Dixons Carphone, the parent company of Carphone Warehouse discovered that systems had been breached on 5 August. However, it was 72 hours before the firm publicly revealed that names, addresses, dates of birth and payment information of 2.4 million customers had been obtained by hackers.
"We wanted to know as much as possible about the breach so we could provide customers with the correct information. All teams from the IT department through to comms were involved in this process," Mark Webb, head of media relations at Dixons Retail, told PRWeek.
The retailer initated a crisis comms strategy by launching an investigation and contacting customers by email.
"This is a fluid and important situation for the business and customers. We will of course be monitoring the situation and providing more information," he added.
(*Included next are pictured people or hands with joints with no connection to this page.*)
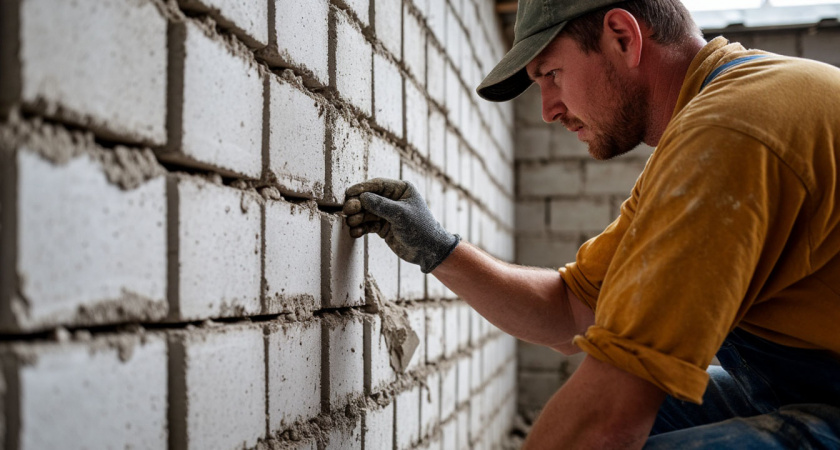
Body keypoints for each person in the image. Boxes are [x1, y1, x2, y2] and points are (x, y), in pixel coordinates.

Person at [343, 0, 840, 447]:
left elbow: (607, 421)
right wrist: (438, 249)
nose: (548, 110)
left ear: (622, 36)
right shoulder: (709, 125)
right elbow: (573, 309)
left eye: (552, 74)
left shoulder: (731, 132)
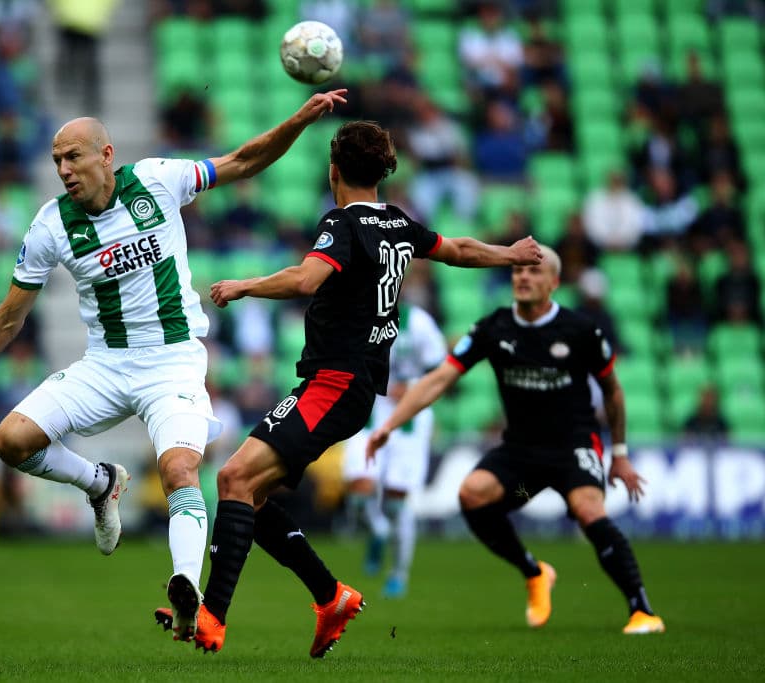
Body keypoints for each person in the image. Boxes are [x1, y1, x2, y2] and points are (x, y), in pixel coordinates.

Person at [0, 89, 350, 639]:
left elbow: (242, 161)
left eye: (74, 156)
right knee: (10, 440)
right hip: (105, 365)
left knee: (180, 471)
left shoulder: (158, 180)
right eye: (56, 161)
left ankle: (187, 590)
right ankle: (100, 483)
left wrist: (300, 119)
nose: (64, 170)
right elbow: (8, 317)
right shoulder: (51, 226)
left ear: (107, 155)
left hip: (173, 362)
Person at [161, 120, 542, 656]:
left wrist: (244, 285)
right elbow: (456, 248)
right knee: (249, 491)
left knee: (234, 476)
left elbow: (305, 280)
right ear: (383, 172)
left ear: (333, 170)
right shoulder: (399, 224)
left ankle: (213, 616)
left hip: (335, 382)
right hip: (350, 385)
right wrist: (510, 253)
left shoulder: (342, 224)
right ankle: (329, 595)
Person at [367, 245, 666, 635]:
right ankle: (534, 571)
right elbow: (440, 378)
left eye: (533, 271)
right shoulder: (494, 328)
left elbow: (613, 392)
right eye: (517, 271)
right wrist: (389, 425)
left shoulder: (580, 331)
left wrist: (620, 454)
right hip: (524, 466)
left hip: (572, 451)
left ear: (554, 283)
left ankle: (641, 610)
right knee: (472, 495)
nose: (523, 277)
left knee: (588, 510)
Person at [341, 300, 447, 599]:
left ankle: (398, 573)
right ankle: (378, 531)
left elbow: (441, 368)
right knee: (358, 492)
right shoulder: (357, 314)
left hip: (409, 417)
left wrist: (412, 384)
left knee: (396, 502)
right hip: (369, 411)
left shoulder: (419, 322)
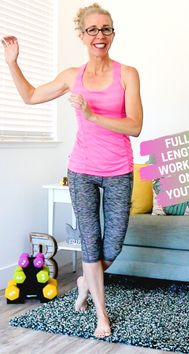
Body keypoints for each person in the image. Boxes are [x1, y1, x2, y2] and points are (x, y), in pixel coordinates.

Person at [1, 2, 143, 338]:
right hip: (81, 169)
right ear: (82, 35)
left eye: (105, 29)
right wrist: (12, 63)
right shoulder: (71, 77)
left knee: (113, 247)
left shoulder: (128, 74)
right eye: (92, 29)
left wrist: (93, 116)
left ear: (113, 34)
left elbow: (135, 125)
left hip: (118, 169)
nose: (100, 35)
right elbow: (31, 96)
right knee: (91, 245)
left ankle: (84, 281)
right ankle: (101, 315)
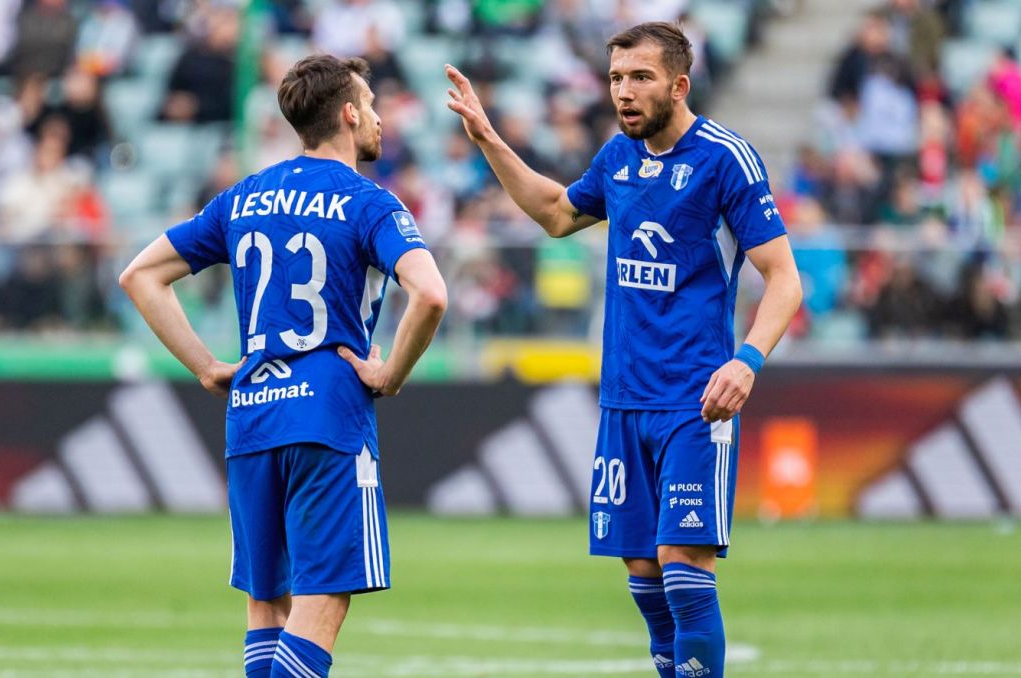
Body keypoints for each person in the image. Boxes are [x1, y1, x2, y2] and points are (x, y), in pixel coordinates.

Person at [446, 22, 801, 678]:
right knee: (644, 578)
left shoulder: (725, 158)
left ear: (679, 85)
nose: (624, 92)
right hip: (623, 401)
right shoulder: (617, 158)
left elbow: (784, 278)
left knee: (684, 570)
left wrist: (746, 360)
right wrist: (490, 139)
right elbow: (557, 214)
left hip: (696, 400)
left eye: (640, 77)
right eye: (615, 78)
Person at [120, 54, 447, 678]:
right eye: (371, 105)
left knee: (268, 604)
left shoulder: (244, 196)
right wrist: (391, 375)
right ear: (349, 115)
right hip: (328, 416)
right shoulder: (370, 202)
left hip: (252, 415)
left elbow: (140, 276)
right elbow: (430, 294)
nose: (379, 117)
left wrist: (206, 367)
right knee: (323, 598)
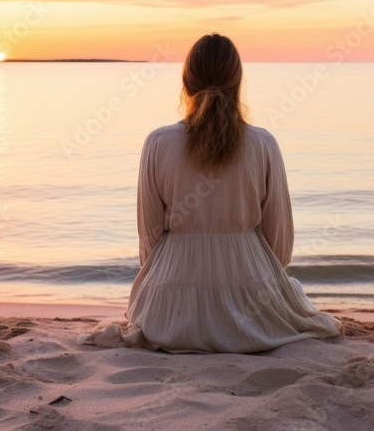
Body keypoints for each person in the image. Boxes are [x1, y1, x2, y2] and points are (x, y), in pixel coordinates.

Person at [78, 33, 342, 353]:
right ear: (238, 82)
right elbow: (280, 243)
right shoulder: (263, 143)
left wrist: (160, 284)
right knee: (295, 297)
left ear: (187, 82)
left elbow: (148, 236)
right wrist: (264, 279)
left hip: (169, 307)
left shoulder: (158, 143)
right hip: (250, 293)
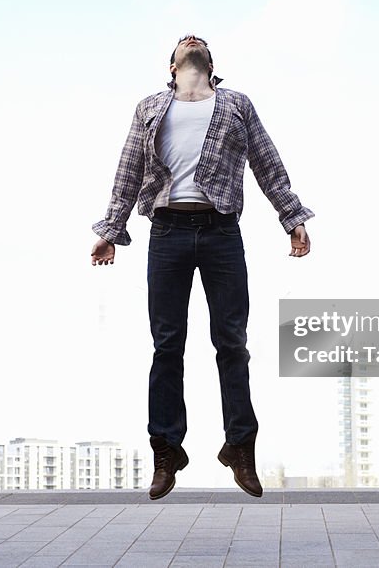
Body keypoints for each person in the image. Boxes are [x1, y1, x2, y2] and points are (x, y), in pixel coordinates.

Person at [90, 34, 313, 499]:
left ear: (210, 63)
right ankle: (167, 450)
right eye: (182, 42)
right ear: (171, 66)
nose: (191, 40)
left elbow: (267, 163)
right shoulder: (150, 107)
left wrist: (291, 217)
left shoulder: (236, 105)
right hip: (167, 233)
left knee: (232, 343)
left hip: (221, 233)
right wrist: (111, 229)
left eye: (199, 42)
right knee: (167, 346)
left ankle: (240, 447)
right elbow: (128, 168)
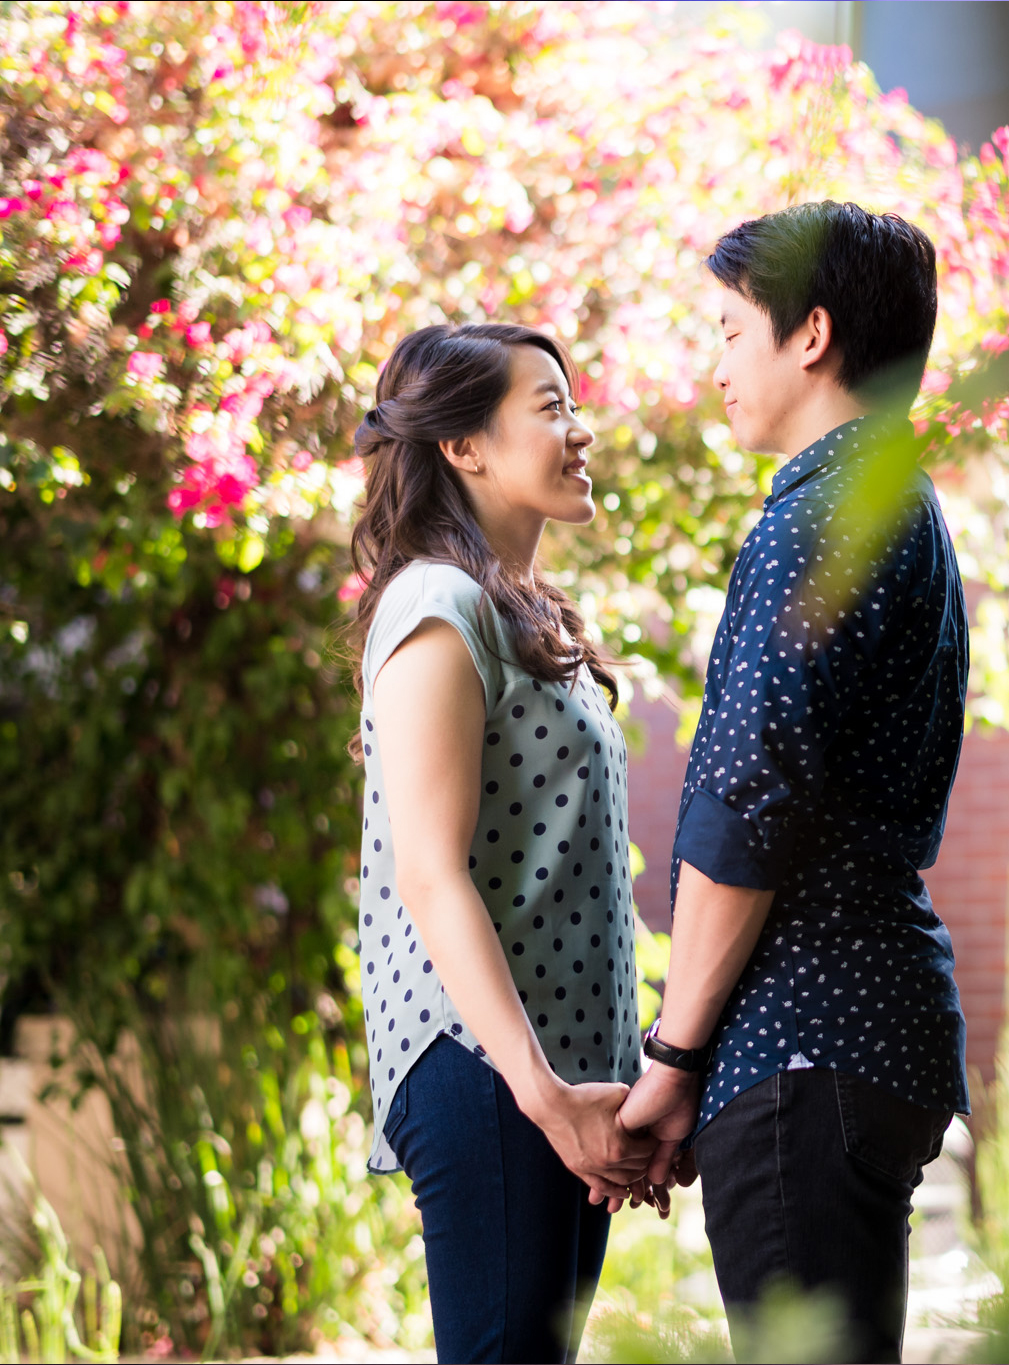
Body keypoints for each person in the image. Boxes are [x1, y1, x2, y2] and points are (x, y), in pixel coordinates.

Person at [619, 202, 969, 1363]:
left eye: (726, 331)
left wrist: (671, 1060)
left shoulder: (815, 517)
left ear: (808, 333)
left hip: (804, 1034)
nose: (713, 364)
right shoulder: (897, 506)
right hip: (874, 1024)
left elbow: (744, 811)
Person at [347, 322, 657, 1363]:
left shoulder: (523, 616)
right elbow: (429, 874)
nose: (580, 431)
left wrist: (614, 1087)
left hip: (553, 1076)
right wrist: (545, 1098)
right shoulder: (435, 609)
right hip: (489, 1068)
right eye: (551, 406)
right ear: (463, 446)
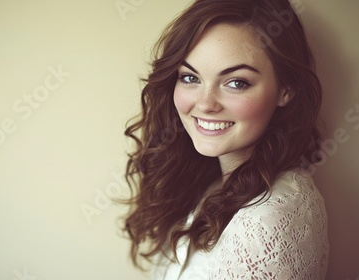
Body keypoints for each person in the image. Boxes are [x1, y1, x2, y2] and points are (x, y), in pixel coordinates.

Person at [122, 0, 329, 279]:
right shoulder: (211, 183)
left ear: (286, 89)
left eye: (236, 82)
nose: (206, 104)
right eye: (189, 77)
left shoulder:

Edelman, which is the retained agency for Carphone Warehouse, has been handling the social media strategy. This has involved using the official Carphone Warehouse Twitter account to respond to customer queries and point them to a comprehensive Q&A with further details.
Meanwhile, Brunswick, which provides corporate comms support for Dixons Carphone, released an official statement regarding the breach. This included an apology from Sebastian James, group chief executive of Dixons Carphone.
PRWeek understands there are currently no plans for the CEO to carry out any media interviews.
Previous high-profile crisis situations involving Thomas Cook and Alton Towers have shown that using executives as a focal point of a comms response can go either way. Thomas Cook executives were widely criticised after it took them nine years to apologise for the tragic deaths of two children on a package holiday to Corfu.
This was in stark contrast to how Alton Towers handled comms relating to the recent Smiler accident. Nick Varney, chief executive of parent company Merlin Entertainment, was at the front and centre of the media responses and was praised for his sensitive handling of the situation.